Журналисты всей толпой попятились к выходу, держа микрофоны на вытянутых руках и щелкая вспышками; Жеф исчез из кадра.

Люсьен Сюдр дождался своего появления: на втором плане было видно, как он подталкивает прессу к дверям. Потом он выключил магнитофон и пошел готовить ужин для своего единственного заключенного. Стены были сплошь оклеены статьями о Жефе. На полу лежали в ряд куски расписанного бетона, расположенные наподобие пазла. Это были обломки фрески из комнаты для свиданий, все, что сторожу удалось спасти, пока не приехали бульдозеры.

* * *

Ребекка позировала, откинувшись назад, запустив одну руку в волосы. Ее тело медленно выступало из ржавчины. В разбитое окошко влетел голубь, прошелся вразвалку по чердаку. Теперь она стояла, замерев, перед железным листом — глаза прикованы к портрету, словно загипнотизированная собственным взглядом. Жеф обнимал ее сзади, ласкал, целовал в шею, расстегивал платье. Вот он резко повернул ее к себе, чтобы впиться поцелуем в губы. Она оттолкнула его, как помеху, и опять, точно в трансе, повернулась к портрету…

Жеф метался во сне, колотя кулаками по матрасу. Стена над ним растрескалась под слоем краски — как будто волны его кошмара сотрясали здание. Теперь вместо Ребекки в его руках билась Сесиль. Железный лист. Потом снова Ребекка. Голубь. Железный лист. Голубь. Мертвый взгляд девушек. Живые глаза на ржавчине.

— Ужинать пора! К столу!

Жеф подскочил, сел на койке. Сторож отпер камеру, вошел с подносом.

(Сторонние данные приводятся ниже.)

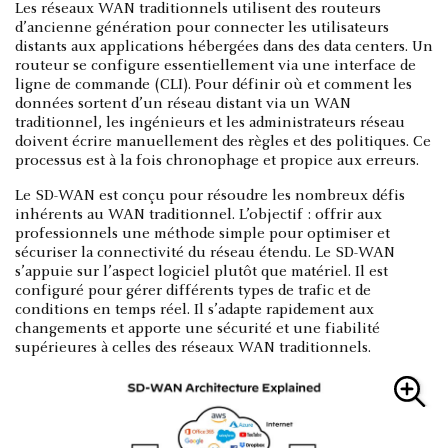
Les réseaux WAN traditionnels utilisent des routeurs
d’ancienne génération pour connecter les utilisateurs
distants aux applications hébergées dans des data centers. Un
routeur se configure essentiellement via une interface de
ligne de commande (CLI). Pour définir où et comment les
données sortent d’un réseau distant via un WAN
traditionnel, les ingénieurs et les administrateurs réseau
doivent écrire manuellement des règles et des politiques. Ce
processus est à la fois chronophage et propice aux erreurs.
Le SD-WAN est conçu pour résoudre les nombreux défis
inhérents au WAN traditionnel. L’objectif : offrir aux
professionnels une méthode simple pour optimiser et
sécuriser la connectivité du réseau étendu. Le SD-WAN
s’appuie sur l’aspect logiciel plutôt que matériel. Il est
configuré pour gérer différents types de trafic et de
conditions en temps réel. Il s’adapte rapidement aux
changements et apporte une sécurité et une fiabilité
supérieures à celles des réseaux WAN traditionnels.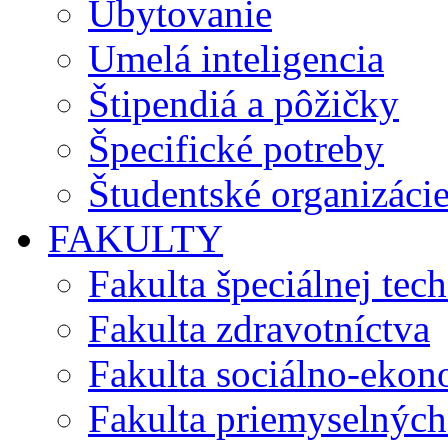
Ubytovanie
Umelá inteligencia
Štipendiá a pôžičky
Špecifické potreby
Študentské organizáci
FAKULTY
Fakulta špeciálnej tec
Fakulta zdravotníctva
Fakulta sociálno-eko
Fakulta priemyselných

— Простите, что разбудил, но сосиски остынут. Я вам приготовил к ним ризотто.

— Класс, — пробормотал Жеф, с трудом выныривая из сна.

Люсьен Сюдр поставил поднос, положил прибор, добавил:

— Оставалась вчерашняя баранина, но я отдал ее собаке.

— Хорошо.

Старик посмотрел на него внимательно, с тревогой.

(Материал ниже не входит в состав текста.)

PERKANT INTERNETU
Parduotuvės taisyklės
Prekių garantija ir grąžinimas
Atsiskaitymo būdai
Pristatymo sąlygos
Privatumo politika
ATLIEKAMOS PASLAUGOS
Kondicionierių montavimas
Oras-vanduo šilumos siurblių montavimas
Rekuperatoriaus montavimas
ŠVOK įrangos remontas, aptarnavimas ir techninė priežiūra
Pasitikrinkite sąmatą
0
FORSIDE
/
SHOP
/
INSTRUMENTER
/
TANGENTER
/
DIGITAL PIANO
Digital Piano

— Тела ведь не найдут, да?

— Не найдут.

— Но… как вы сможете остаться здесь? Вы предъявите им доказательства?

Старик сказал это с мольбой в голосе. Его красные глаза и дыхание выдавали алкоголь, но и что-то другое трепетало в нем сейчас. Вера. Потребность верить.

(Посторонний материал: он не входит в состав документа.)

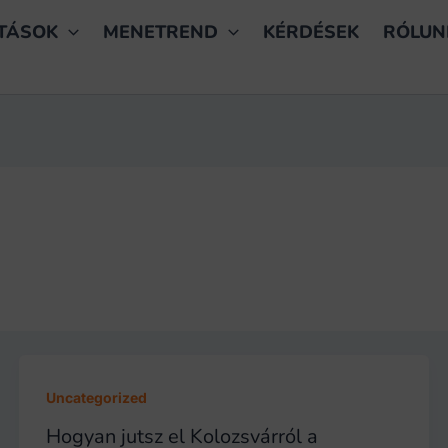
TÁSOK
MENETREND
KÉRDÉSEK
RÓLUN
Uncategorized
Hogyan jutsz el Kolozsvárról a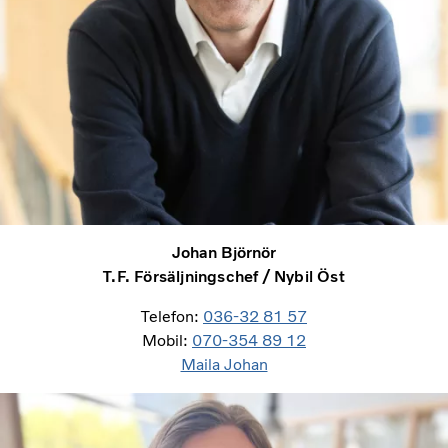
Johan Björnör
T.F. Försäljningschef / Nybil Öst
Telefon:
036-32 81 57
Mobil:
070-354 89 12
Maila Johan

— Да. Я предъявлю им доказательства.

— И они не снесут нашу тюрьму?

— Нет, Люсьен.

Успокоенный, старик поднял голову — посмотреть, как подвигается фреска на потолке.

— Еще красивее, чем было в комнате для свиданий. Ну ешьте же, остынет.

Увидев, что Жеф смотрит в пустоту, он почувствовал себя лишним и вышел.

— Я потом приду забрать поднос. Приятного аппетита.

Сидя на койке, устремив взгляд куда-то за стены камеры, Жеф выстраивал сцену. И мало-помалу начинал улыбаться.

* * *

Маятник над фотокарточкой подростка висел неподвижно. Опершись локтями на кухонный стол, полная женщина продолжала размывать свои страхи потоком успокоительных слов:

— Он сказал, что вернется в шесть, он знает, что я беспокоюсь, если он запаздывает, с моей грудной жабой… он старается не огорчать мамочку, ему всего шестнадцать с половиной, но девушки к нему уже так и липнут, слава богу, он серьезный мальчик, наверно, его преподаватель задержал, он так хорошо учится…

Не открывая глаз, Шарли нахмурилась и отложила маятник.

— Вы его видите? На нем была рубашка в клетку, синяя с черным, и брюки, которые я ему…

— У него есть собака?

— Нет, что вы… У него, бедняжки, астма…

— Я вижу двух молодых людей… белые одежды… в церкви…

— Симон? — изумилась мать. — В церкви?

Шарли с раздражением открыла глаза.

— Нет, не Симон… Я не могу на него настроиться, извините… Но с ним все хорошо.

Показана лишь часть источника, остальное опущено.